Interactions between alcohol and norfloxacin?, I've read many different viewpoints on mixing alcohol and antibiotics. Lets get something straight here, I'm not looking to get drunk - but it is my friends birthday, and I rarely get a day off of work, so I would like to have a glass of wine or two. Problem being the Pharmasist didn't insert one of those interaction sheets with this medication - anyone have any specifics on Norofloxacin?

There is no interactions noted between Norfloxacin and alcohol.

Conaz: Norfloxacin & Tinidazole-- safe if I am allergive to Penicillin?, Hi,

I am in Egypt right now so I am trying to get a few opinions besides that of my doctors. I was prescribed Conaz: Norfloxacin & Tinidazole and was wondering if I can take it. I am SEVERALY allergic to Penicillin and Ceclor (and basically anything related to them). Is it safe. I am going to get in contact with my physician back home but I just wanted to get a heads up since it will be another few hours due to the time changes.

Neither drug is related to either PCN or Ceclor.
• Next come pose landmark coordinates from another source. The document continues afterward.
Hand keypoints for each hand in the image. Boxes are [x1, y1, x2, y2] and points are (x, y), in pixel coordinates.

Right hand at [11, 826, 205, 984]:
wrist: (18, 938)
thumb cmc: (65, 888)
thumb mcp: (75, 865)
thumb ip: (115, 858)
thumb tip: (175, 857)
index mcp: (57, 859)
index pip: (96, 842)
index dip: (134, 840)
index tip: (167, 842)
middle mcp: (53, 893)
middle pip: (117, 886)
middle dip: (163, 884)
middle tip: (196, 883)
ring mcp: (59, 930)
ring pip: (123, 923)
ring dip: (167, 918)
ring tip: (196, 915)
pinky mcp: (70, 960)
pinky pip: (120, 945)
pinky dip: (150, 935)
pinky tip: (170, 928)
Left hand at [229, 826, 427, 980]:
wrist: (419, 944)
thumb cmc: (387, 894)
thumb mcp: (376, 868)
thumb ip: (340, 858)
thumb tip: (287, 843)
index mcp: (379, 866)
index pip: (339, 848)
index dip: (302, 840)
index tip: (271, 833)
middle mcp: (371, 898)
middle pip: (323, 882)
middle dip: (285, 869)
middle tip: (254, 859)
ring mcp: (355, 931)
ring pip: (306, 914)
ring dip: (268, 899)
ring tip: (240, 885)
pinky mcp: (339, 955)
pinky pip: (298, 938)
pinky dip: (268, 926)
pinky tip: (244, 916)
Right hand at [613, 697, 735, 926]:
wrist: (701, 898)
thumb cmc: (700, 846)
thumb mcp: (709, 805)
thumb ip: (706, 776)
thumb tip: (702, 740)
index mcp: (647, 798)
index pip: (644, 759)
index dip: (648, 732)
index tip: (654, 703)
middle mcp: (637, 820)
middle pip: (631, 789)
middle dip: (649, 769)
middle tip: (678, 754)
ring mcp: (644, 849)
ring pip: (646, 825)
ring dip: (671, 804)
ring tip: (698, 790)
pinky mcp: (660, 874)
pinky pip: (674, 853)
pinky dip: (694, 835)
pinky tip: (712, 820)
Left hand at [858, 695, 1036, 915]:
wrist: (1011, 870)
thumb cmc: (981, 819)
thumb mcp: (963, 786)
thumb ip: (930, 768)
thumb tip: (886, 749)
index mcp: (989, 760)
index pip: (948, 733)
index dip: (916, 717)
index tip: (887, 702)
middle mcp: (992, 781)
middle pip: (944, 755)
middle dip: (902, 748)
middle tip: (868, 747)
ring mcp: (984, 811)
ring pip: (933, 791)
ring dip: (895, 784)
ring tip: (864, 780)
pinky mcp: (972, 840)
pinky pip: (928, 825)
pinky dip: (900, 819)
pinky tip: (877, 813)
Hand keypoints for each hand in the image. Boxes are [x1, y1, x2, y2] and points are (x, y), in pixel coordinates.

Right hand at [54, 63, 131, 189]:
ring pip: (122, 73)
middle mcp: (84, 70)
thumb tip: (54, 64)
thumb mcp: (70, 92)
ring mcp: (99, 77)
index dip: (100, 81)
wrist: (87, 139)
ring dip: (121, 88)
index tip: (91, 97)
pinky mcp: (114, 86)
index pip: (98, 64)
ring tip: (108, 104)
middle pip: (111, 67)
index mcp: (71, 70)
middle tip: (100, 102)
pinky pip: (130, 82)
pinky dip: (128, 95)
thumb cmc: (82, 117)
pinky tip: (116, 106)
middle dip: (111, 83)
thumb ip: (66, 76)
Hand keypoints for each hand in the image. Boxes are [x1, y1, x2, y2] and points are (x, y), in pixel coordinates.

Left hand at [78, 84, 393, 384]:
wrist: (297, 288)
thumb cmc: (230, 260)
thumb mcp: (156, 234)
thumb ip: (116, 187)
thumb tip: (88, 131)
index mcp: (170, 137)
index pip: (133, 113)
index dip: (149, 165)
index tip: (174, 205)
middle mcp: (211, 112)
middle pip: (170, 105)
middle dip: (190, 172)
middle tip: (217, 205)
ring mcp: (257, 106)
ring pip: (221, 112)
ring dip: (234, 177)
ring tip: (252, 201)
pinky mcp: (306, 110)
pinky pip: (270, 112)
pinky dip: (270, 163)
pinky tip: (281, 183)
I am allergic to norfloxacin.should it mean that i am allergic to all quinolones?,

i am medical doctor
you are prone to allergic to others
best tell your family doctor

Is it OK if I've been prescribed Norfloxacin for 1 tab. - 400mg / per day?, I've been found bacteria staphylococcus aureus in my urine. I've been having some pressure like pain in my urethra and the doctor prescribed me to take Bactrim for 7 days. I took the dosage, and I feel the same, no symptoms relief. Then I went to the doctor and he prescribed me to take 1 tab. of Norfloxacin per day x 10 days in a row. Is it OK if I take only 1 tab per day, as in the manual it says to take 2 tab. per day?
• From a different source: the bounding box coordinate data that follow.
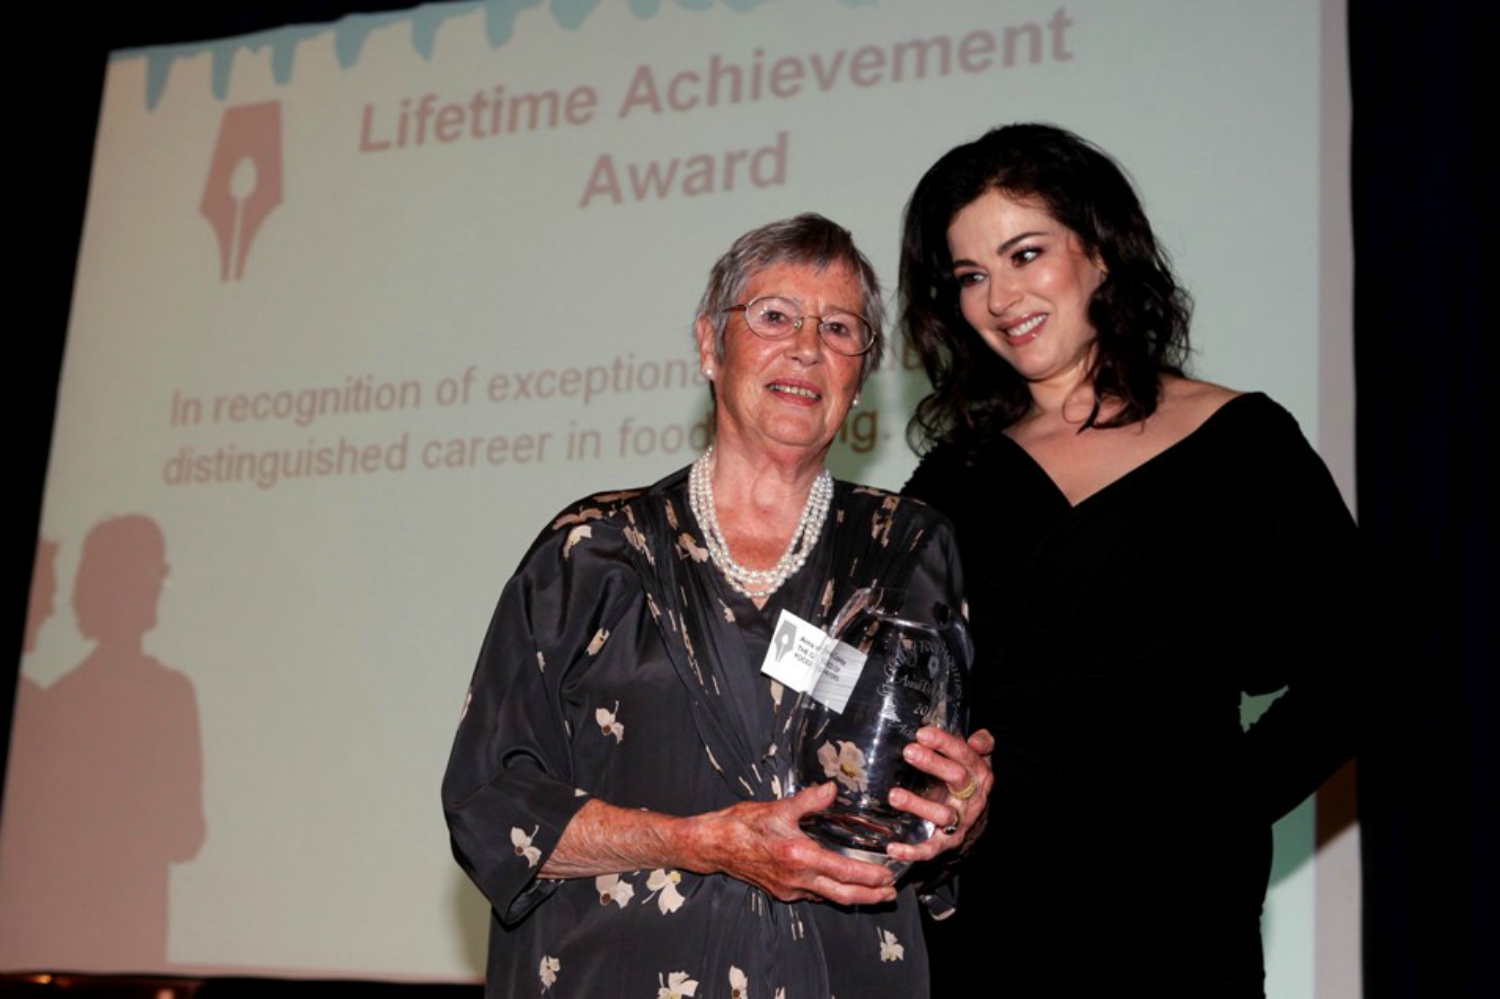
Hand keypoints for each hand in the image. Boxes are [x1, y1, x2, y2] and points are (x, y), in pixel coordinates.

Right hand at [684, 782, 897, 905]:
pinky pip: (813, 895)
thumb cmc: (743, 825)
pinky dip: (832, 892)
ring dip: (854, 896)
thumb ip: (809, 800)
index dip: (871, 877)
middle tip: (891, 892)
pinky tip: (838, 883)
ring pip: (830, 898)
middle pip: (844, 896)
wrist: (714, 845)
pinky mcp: (782, 891)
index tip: (889, 875)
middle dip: (871, 896)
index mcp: (800, 857)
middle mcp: (798, 880)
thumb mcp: (778, 807)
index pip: (846, 873)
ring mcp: (790, 889)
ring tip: (874, 892)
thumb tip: (833, 788)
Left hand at [885, 726, 994, 864]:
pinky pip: (932, 848)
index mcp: (979, 773)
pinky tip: (893, 847)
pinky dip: (913, 851)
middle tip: (909, 751)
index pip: (965, 755)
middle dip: (932, 763)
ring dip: (918, 805)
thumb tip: (977, 738)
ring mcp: (961, 821)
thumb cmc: (968, 783)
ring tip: (894, 795)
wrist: (976, 823)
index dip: (945, 743)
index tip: (922, 734)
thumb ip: (981, 744)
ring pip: (943, 814)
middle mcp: (972, 797)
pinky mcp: (948, 842)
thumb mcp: (977, 760)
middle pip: (956, 778)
do exactly as the doctor says. Also you have already had one course of an antibiotic. This is follow up dosage.

http://www.drugs.com to see the effects of this drug and others you may be also taking to see the interactions of them.

I have bacteria found in my urine?, I've been found staphylococcus aureus bacteria in my urine. The doctor prescribed me 7 days Bactrim and then 10 days Norfloxacin (only 1 pill per day). Isn't this too much antibiotics and time of treatment?

No, you should use what the doctor's said because this infection, if properly treated, can be cured.
But if you delay it, it could get worse and develop into something more serious.
So, just to be on the safe side, let the doctor be the boss!